EXTRAIT DU DOCUMENT:
50. – Indemnisation sur un autre fondement de responsabilité –

Les patients victimes d’un défaut d’information médicale devaient rechercher la responsabilité des professionnels de santé sur un fondement alternatif à la perte de chance pour obtenir une indemnisation intégrale de leurs préjudices. Ainsi, les personnes soignées dans un établissement public de santé pouvaient rechercher leur responsabilité sans faute du fait de l’aléa thérapeutique, malgré les critères très restrictifs de qualification de l’aléa thérapeutique et le refus du juge judiciaire de reconnaitre un droit à indemnisation sur ce fondement. La faute technique permettait également une indemnisation intégrale des préjudices du patient, à supposer que le défaut fautif d’information ait été accompagné d’une faute dans l’exécution de l’acte médical.

Les patients bénéficiaient ainsi d’un traitement moins favorable en présence d’un défaut fautif d’information, et donc d’une violation de leur droit au consentement libre et éclairé. En outre, la violation du droit à l’information ne constituait pas un poste de préjudice autonome des atteintes corporelles subies, toute indemnisation étant exclue en l’absence de chance perdue et d’aléa thérapeutique. La portée du droit subjectif reconnu par la loi du 4 mars 2002 relative aux droits des malades était donc singulièrement réduite par un régime d’indemnisation lacunaire. La Cour de cassation a modifié le régime d’indemnisation de la perte de chance induite par le défaut d’information par une interprétation extensive mais conforme à l’esprit de la loi Kouchner.

51. – Indemnisation complémentaire par la solidarité nationale –

Par un arrêt de principe rendu le 11 mars 2010, la Cour de cassation a énoncé que les préjudices non indemnisés au titre de la perte de chance, et ayant pour seule origine un accident médical non fautif, en l’espèce un manquement à l’obligation d’information du patient, pouvaient être indemnisés au titre de la solidarité nationale. Dans un premier temps, la première chambre civile confirme l’application de la théorie de la perte de chance au défaut d’information médicale subi par le patient. Dans un second temps, la Cour de cassation dissocie les fautes techniques et éthiques et précise qu’en présence d’une seule faute de nature exclusivement éthique, la solidarité nationale a vocation à indemniser la fraction des préjudices non imputables à la perte de chance.

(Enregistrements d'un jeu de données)
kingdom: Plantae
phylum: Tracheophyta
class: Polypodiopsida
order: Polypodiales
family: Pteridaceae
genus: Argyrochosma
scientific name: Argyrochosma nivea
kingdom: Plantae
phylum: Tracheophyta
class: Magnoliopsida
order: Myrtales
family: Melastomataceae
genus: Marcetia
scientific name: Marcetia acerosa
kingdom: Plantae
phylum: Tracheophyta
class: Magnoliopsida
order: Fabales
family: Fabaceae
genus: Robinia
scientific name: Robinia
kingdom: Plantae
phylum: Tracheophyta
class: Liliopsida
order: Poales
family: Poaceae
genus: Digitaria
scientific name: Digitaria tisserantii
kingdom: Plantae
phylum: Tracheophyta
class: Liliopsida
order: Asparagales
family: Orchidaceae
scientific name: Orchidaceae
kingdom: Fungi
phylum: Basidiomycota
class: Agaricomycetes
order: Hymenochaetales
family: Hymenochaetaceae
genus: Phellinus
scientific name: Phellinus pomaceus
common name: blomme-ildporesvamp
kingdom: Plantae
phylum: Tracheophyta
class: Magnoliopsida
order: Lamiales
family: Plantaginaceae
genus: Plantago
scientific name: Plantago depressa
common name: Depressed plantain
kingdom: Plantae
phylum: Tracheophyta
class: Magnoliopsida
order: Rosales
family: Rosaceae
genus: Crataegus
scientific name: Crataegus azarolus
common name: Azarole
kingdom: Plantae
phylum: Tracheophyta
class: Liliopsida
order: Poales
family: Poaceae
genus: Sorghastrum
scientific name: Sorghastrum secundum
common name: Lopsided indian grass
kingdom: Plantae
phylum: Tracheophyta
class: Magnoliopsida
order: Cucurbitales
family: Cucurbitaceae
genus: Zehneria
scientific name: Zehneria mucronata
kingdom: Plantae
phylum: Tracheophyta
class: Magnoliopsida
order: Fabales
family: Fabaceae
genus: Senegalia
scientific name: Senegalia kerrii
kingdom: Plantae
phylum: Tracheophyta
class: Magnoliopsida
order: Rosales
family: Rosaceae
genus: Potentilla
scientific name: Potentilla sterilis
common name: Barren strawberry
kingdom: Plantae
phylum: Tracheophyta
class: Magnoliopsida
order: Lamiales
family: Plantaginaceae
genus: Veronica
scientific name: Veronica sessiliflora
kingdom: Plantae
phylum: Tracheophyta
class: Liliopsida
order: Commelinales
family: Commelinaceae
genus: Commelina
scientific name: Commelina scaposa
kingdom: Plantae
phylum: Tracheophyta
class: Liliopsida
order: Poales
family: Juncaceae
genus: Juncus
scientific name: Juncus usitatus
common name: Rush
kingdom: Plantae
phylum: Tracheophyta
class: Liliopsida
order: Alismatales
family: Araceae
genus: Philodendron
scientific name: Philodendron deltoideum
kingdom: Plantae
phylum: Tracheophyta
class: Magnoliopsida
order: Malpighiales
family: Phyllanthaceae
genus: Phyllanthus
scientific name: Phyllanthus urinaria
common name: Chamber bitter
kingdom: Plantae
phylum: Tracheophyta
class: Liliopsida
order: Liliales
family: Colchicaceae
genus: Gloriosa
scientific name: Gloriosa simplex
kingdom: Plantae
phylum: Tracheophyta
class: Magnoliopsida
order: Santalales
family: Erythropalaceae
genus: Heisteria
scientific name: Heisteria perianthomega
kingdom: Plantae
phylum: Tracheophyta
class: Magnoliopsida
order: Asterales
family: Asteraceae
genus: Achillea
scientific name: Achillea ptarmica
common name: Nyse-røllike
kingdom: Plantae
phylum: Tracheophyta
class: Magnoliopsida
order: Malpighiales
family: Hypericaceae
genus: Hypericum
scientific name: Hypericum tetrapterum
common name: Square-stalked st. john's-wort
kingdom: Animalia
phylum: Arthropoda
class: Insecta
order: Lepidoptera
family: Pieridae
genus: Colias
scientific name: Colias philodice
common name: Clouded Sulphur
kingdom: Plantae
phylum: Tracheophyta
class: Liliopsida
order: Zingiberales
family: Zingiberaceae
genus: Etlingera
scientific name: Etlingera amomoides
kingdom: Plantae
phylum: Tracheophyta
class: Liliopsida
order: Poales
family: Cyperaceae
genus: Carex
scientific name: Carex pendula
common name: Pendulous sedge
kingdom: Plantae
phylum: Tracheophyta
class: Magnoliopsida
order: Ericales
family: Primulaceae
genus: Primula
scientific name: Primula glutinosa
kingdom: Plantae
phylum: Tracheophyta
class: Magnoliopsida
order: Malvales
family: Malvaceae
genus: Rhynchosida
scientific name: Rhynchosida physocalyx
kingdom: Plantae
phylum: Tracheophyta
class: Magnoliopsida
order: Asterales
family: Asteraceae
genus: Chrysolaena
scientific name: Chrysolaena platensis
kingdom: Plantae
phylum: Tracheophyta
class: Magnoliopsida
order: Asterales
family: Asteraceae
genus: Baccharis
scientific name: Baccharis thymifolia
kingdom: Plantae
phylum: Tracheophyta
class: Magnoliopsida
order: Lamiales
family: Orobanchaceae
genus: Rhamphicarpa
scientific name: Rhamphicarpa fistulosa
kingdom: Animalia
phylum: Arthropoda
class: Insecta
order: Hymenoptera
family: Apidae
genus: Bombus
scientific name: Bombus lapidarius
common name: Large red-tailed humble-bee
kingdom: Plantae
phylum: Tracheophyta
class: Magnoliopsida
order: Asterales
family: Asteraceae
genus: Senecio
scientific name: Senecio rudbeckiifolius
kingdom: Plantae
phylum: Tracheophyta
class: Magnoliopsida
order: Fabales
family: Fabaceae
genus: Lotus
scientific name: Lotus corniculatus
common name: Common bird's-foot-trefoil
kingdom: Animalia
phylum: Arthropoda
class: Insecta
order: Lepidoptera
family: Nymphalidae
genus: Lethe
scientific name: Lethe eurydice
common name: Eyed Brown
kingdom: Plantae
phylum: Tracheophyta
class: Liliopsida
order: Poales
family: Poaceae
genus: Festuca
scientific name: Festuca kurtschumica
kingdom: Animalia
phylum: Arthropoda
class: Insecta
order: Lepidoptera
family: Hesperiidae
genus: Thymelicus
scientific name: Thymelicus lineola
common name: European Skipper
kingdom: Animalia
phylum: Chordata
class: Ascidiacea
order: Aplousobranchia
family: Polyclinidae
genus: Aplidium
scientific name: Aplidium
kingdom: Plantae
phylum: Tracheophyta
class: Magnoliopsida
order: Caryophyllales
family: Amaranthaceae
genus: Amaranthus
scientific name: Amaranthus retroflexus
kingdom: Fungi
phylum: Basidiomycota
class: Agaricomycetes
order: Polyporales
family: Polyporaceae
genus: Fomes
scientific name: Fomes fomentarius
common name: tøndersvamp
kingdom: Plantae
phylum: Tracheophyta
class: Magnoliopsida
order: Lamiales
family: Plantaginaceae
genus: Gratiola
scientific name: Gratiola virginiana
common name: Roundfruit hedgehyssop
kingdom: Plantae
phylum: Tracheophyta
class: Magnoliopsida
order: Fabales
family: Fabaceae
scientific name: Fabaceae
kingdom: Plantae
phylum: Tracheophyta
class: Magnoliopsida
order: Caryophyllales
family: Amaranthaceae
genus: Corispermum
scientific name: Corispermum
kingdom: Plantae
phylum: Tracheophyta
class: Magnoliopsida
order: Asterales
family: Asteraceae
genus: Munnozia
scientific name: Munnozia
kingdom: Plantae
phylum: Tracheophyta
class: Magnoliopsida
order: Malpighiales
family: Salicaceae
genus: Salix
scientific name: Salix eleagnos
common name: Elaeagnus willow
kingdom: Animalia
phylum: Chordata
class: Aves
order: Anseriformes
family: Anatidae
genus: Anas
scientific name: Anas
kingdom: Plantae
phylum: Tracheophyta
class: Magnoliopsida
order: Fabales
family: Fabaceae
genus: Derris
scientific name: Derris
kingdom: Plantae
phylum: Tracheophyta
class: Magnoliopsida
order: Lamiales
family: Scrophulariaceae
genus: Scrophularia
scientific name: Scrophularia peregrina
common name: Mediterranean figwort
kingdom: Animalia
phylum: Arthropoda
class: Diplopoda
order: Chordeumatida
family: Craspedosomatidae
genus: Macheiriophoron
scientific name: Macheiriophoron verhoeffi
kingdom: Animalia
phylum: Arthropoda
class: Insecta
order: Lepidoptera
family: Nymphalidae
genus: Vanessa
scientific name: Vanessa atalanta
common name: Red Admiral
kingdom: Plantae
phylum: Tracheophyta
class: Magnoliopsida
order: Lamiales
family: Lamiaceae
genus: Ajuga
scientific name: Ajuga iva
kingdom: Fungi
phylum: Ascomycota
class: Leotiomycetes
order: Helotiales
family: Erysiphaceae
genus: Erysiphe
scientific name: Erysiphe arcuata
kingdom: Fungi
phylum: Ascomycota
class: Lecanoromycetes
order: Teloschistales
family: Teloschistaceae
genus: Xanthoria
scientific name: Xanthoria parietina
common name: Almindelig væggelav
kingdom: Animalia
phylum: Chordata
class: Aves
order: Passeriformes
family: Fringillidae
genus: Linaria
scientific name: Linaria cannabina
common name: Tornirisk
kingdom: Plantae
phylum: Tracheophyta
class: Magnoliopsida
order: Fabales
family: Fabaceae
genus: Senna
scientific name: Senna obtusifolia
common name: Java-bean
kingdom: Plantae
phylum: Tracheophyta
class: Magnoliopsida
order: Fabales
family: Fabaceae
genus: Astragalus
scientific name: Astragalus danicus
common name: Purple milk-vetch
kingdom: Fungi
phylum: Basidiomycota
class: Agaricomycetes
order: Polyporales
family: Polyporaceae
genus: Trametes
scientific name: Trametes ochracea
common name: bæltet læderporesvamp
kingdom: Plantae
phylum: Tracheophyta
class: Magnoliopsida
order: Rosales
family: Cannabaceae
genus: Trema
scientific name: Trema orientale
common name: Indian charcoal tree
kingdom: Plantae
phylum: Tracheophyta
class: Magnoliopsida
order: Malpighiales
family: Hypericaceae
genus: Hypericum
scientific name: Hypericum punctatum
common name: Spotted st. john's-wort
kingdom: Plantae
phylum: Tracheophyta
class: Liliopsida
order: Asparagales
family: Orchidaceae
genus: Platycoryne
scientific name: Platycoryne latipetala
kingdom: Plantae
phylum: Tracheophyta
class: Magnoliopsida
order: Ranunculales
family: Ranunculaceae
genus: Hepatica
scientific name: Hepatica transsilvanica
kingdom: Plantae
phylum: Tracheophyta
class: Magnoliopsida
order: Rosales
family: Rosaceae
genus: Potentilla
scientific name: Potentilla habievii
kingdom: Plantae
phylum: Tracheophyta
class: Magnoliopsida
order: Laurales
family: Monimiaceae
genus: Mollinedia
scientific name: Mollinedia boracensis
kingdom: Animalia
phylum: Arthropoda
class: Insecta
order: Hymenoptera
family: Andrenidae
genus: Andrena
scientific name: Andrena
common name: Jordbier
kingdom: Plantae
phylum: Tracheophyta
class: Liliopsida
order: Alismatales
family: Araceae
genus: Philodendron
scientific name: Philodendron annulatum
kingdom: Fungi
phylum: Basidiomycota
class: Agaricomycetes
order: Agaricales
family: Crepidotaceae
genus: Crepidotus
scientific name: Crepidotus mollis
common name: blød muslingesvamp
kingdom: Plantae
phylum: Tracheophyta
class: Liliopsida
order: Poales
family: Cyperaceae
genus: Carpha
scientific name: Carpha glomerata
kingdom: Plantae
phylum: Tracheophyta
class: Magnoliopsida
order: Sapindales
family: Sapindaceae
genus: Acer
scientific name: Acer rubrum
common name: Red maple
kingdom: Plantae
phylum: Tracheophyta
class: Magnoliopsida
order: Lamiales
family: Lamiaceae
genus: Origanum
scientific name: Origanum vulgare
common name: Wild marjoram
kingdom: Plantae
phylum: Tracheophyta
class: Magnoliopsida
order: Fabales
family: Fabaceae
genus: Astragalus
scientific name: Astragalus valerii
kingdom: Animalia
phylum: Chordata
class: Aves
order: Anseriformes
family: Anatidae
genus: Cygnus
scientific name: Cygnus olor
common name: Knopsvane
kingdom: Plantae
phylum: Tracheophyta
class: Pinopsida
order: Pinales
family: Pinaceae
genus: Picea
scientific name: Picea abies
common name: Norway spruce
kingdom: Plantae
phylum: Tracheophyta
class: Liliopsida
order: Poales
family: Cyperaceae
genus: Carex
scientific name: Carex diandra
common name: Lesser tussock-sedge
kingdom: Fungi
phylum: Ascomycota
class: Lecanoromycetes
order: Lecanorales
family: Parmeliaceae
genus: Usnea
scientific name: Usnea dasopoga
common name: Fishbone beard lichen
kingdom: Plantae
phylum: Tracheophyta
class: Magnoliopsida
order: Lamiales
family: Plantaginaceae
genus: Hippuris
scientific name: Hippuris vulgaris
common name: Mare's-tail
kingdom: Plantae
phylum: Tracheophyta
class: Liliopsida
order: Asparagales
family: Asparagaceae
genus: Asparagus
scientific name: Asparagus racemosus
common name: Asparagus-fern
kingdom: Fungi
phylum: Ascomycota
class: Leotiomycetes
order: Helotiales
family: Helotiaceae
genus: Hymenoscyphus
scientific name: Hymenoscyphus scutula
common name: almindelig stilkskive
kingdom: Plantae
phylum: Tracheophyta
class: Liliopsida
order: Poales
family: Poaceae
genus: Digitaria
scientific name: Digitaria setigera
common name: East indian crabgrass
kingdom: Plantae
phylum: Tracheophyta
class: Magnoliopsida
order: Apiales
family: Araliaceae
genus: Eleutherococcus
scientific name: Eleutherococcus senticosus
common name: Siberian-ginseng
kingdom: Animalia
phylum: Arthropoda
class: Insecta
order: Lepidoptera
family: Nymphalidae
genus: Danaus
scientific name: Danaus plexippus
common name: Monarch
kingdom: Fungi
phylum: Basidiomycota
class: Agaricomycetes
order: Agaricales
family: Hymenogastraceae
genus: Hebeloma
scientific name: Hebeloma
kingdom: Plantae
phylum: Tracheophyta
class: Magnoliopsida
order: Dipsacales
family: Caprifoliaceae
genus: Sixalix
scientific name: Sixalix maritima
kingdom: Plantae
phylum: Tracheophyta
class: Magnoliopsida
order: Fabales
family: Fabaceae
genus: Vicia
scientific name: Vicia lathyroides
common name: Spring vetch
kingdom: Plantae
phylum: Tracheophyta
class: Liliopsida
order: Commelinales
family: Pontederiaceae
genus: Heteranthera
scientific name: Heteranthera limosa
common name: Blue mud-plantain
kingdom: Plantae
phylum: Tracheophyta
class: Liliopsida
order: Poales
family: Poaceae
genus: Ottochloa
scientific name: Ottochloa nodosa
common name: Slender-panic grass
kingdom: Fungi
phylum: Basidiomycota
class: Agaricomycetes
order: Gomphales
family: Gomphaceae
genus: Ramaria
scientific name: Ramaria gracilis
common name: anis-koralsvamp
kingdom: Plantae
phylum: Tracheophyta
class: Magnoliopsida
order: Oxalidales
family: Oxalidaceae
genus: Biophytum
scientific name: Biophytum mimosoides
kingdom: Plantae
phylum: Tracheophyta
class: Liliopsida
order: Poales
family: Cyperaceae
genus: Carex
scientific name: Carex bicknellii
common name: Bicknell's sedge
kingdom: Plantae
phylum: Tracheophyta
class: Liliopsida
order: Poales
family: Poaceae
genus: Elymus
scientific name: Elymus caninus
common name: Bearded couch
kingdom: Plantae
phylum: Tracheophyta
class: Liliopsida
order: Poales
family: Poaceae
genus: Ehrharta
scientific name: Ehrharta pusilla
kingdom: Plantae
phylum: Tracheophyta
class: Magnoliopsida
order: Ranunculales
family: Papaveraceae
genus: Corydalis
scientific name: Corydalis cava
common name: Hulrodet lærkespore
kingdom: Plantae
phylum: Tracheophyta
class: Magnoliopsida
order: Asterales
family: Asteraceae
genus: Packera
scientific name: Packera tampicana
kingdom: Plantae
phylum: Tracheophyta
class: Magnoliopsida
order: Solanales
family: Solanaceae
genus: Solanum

CONSIGNE A:
Recopiez à l'identique le passage de l'extrait qui va de « Les patients bénéficiaient » jusqu'à « la loi Kouchner. ».
CONSIGNE B:
D'après l'extrait, à quelle date la Cour de cassation a-t-elle rendu l'arrêt de principe sur l'indemnisation par la solidarité nationale ?
Ces entrées forment un matériel distinct de l'extrait.

CORRIGÉ A:
Les patients bénéficiaient ainsi d’un traitement moins favorable en présence d’un défaut fautif d’information, et donc d’une violation de leur droit au consentement libre et éclairé. En outre, la violation du droit à l’information ne constituait pas un poste de préjudice autonome des atteintes corporelles subies, toute indemnisation étant exclue en l’absence de chance perdue et d’aléa thérapeutique. La portée du droit subjectif reconnu par la loi du 4 mars 2002 relative aux droits des malades était donc singulièrement réduite par un régime d’indemnisation lacunaire. La Cour de cassation a modifié le régime d’indemnisation de la perte de chance induite par le défaut d’information par une interprétation extensive mais conforme à l’esprit de la loi Kouchner.

CORRIGÉ B:
Le 11 mars 2010.